What you should do: Reproduce the records below exactly, but only between the lines holding "right shoulder: (280, 523)" and "left elbow: (641, 576)", inclusive.

------------------------

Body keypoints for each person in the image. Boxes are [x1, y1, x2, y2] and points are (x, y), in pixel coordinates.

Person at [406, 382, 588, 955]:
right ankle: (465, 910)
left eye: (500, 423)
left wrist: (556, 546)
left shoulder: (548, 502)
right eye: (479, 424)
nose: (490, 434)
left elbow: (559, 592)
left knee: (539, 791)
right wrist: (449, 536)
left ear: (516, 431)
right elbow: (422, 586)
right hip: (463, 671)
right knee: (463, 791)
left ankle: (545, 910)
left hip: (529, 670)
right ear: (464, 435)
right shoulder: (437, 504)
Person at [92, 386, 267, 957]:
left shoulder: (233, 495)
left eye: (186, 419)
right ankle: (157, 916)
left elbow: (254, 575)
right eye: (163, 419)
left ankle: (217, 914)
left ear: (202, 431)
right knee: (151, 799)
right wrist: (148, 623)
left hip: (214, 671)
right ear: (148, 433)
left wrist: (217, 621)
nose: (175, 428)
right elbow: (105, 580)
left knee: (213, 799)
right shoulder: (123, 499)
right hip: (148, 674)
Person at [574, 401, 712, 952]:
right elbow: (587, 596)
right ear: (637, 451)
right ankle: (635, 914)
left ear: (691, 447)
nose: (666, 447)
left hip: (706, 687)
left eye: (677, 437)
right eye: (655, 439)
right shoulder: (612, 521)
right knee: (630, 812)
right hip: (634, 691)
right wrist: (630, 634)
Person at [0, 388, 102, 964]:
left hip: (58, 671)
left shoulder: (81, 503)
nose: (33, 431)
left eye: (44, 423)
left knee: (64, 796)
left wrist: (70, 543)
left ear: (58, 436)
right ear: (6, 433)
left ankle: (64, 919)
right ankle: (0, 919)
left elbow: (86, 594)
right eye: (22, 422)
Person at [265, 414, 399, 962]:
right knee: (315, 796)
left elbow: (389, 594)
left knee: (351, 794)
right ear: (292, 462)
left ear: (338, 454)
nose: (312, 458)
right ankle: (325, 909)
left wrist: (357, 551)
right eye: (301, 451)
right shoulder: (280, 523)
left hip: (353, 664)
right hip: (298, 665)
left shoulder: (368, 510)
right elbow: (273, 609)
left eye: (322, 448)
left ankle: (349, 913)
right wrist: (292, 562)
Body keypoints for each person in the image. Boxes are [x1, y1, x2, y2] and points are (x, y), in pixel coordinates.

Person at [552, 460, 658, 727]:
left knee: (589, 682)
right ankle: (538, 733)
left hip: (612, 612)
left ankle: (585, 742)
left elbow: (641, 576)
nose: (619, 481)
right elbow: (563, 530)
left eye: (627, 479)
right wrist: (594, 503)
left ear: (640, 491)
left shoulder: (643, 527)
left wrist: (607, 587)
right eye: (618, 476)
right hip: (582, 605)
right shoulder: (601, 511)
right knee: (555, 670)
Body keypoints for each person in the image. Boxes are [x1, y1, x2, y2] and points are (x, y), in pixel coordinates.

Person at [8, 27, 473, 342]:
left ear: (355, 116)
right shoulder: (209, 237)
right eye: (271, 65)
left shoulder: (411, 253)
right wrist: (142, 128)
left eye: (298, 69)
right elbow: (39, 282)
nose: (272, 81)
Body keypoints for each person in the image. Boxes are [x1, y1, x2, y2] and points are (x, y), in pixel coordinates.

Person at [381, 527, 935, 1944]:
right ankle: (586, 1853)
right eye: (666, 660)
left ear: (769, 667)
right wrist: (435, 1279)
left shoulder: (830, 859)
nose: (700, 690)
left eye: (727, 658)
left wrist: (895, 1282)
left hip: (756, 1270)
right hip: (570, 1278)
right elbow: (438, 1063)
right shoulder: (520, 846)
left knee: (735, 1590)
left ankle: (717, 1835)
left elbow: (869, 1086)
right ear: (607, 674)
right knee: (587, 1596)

------------------------

Solution for this exercise:
right shoulder: (280, 523)
left hip: (353, 664)
right hip: (298, 665)
left shoulder: (368, 510)
right elbow: (273, 609)
left eye: (322, 448)
left ankle: (349, 913)
right wrist: (292, 562)
Body keypoints for each person in the image. Boxes are [x1, y1, x2, y2] and points are (x, y), in pixel coordinates.

Person at [552, 460, 658, 727]:
left knee: (589, 682)
right ankle: (538, 733)
left hip: (612, 612)
left ankle: (585, 742)
left elbow: (641, 576)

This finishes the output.